Vicarious conditioning lets RL agents learn from observation without demonstrator policies
A new arXiv preprint introduces vicarious conditioning as an intrinsic reward mechanism, enabling reinforcement learning agents to learn from demonstrators without needing their policies or reward functions.
Vicarious conditioning, a learning paradigm borrowed from psychology, now powers reinforcement learning agents that learn by watching others—no policy or reward function required. The approach, detailed in a preprint posted May 13, 2026, implements four memory-based steps drawn from cognitive science: attention, retention, reproduction, and reinforcement. Unlike off-policy methods that demand access to a demonstrator's internal mechanics, this technique lets agents extract useful behavior from observation alone, supporting low-shot learning scenarios where data is scarce.

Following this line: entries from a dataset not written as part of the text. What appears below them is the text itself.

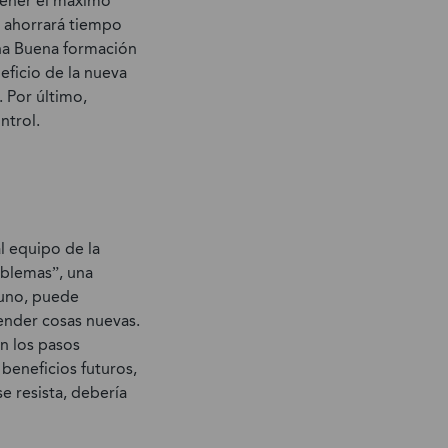
tener el máximo
e ahorrará tiempo
na Buena formación
eficio de la nueva
 Por último,
ntrol.
l equipo de la
oblemas”, una
 uno, puede
ender cosas nuevas.
en los pasos
beneficios futuros,
e resista, debería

Traditional intrinsic reward mechanisms operate under direct conditioning—the agent must experience states and actions firsthand to learn from them. Off-policy and imitation learning methods can leverage external demonstrations, but they require either the demonstrator's policy parameters or access to its reward function. That dependency makes them impractical when observing agents in the wild or when the demonstrator uses a different architecture. Vicarious conditioning sidesteps both constraints by treating observation as a distinct learning channel, much as humans and animals learn socially without needing to reverse-engineer another's decision-making process. The authors tested the method in MiniWorld Sidewalk, an environment with a non-descriptive terminal condition—the agent dies without receiving a reward signal—and extended trials to Box2D's CarRacing. Across both benchmarks, vicarious conditioning lengthened episode durations by steering agents away from fatal states and toward desirable outcomes, even when the environment provides no explicit feedback on failure.